Recensione: Complete Control
Misery Index, da sempre sinonimo di qualità.
Sì, poiché già dagli anni successivi a quello di nascita, il 2001, la band americana ha mostrato una notevole preparazione tecnica, ben al di sopra della media di chi praticava e pratica il grindcore.
“Complete Control” è il settimo sigillo di una carriera lineare, produttiva di materiale discografico con costanza e continuità; costruita su una line-up che, ormai, non cambia dal 2010. Anche questo, nondimeno, elemento di solidità a beneficio della qualità degli LP sfornati lungo i lustri.
Il mastermind Jason Netherton, voce e basso, ha condotto la sua creatura di vent’anni lungo un cammino illuminato dalla vivacità di uno stile non originalissimo ma totalmente disegnato in ogni suo minimo particolare. E, soprattutto, moderno, irreprensibilmente in linea coi tempi. Uno stile che strizza l’occhiolino ad altre tipologie musicali quali hardcore e death ma anche thrash metal. Attenzione, però, il quartetto di Baltimora non copia niente e nessuno, e i succitati generi, peraltro parenti stretti del grindcore, servono a inspessire il flavour di un sound totalmente devastante, annichilente, potente come una locomotiva lanciata al massimo della velocità (‘The Eaters and the Eaten’).
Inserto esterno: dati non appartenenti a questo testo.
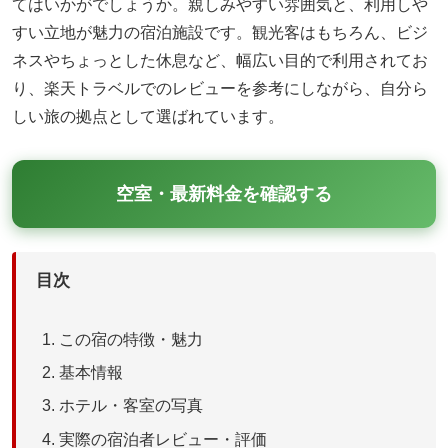
てはいかがでしょうか。親しみやすい雰囲気と、利用しや
すい立地が魅力の宿泊施設です。観光客はもちろん、ビジ
ネスやちょっとした休息など、幅広い目的で利用されてお
り、楽天トラベルでのレビューを参考にしながら、自分ら
しい旅の拠点として選ばれています。
空室・最新料金を確認する
目次
この宿の特徴・魅力
基本情報
ホテル・客室の写真
実際の宿泊者レビュー・評価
Netherton, mentre martoria il proprio strumento (‘Reciprocal Repulsion’), affronta con grande abilità linee vocali definibili classiche. Improntate su un tono stentoreo leggermente roco ma senza scivolare in estremismi quali harsh vocals, growling e inhale. Una pulizia e riconoscibilità che consente di seguire facilmente i testi, spesso argomentanti concetti politici conducenti alla dissidenza, alla feroce critica dei governanti e dei loro programmi elettorali.
Tuttavia, almeno a parere di chi scrive, a essere davvero sopra le righe è lo spettacolare lavoro svolto dalle chitarre di Mark Kloeppel e Darin Morris, capaci di creare un muro di suono pazzesco, dirompente, esplosivo, la cui malta cementizia che lega il tutto altro non è che la tecnica del palm-muting tirata al meglio delle sue possibilità di compressione. Non solo, il riffing si mostra agile e vivo, dotato di vita propria, si direbbe. L’abilità dei due axeman è ai massimi livelli possibili, ritornando con ciò sul talento esecutivo del gruppo, giacché foriera di tonnellate di riff non troppo complessi per non togliere dinamismo al tutto. Riff in grado di issare una struttura di base articolata, resistente, nella quale gli accordi portanti si possono rappresentare come le membrature più resistenti.
Chiaramente, per quanto più su riportato in ordine alla bravura dei Nostri, pure Adam Jarvis si rivela essere un batterista totalmente professionale, capace di districarsi in mezzo a una miriade di ritmi, dando il massimo di sé in occasione dei violentissimi blast-beats, durante i quali la potenza del drumming pare divergere verso l’infinito.
Il songwriting è anch’esso di prim’ordine. Stando lontano dai triti e ritriti cliché del grindcore, i brani presentano una durata assimilabile a quella dei più su menzionati generi. Il che comporta uno sforzo mentale per approfondire idee e inspessire la consistenza delle canzoni. Del tutto assente la melodia, il che non provoca alcun fastidio, giacché tutti i passaggi che ribollono all’interno delle tracce si incastrano alla perfezione nel leitmotiv che regge l’antitesi ferocia / pulizia di esecuzione. Un’antitesi che permea tutte le tracce, donando a esse scioltezza e semplicità di assimilazione. Tutto scorre con fluidità, senza intoppi, senza accidenti musicali, senza astrusi tecnicismi. Per un piacere d’ascolto che, a priori, dato l’enorme numero di watt in gioco, si direbbe impossibile a verificarsi.
Invece è così, i Misery Index sembrano scintillanti, per quanto sono naturali e tirati a lucido. Esattamente come le armi da taglio che, da sempre, sono sinonimo di heavy metal. Probabilmente “Complete Control” non entrerà nella Storia per essere un disco rivoluzionario, questo no. Tuttavia, almeno sin’ora, può essere considerato uno degli album più riusciti dell’anno corrente nel campo del metallo oltranzista.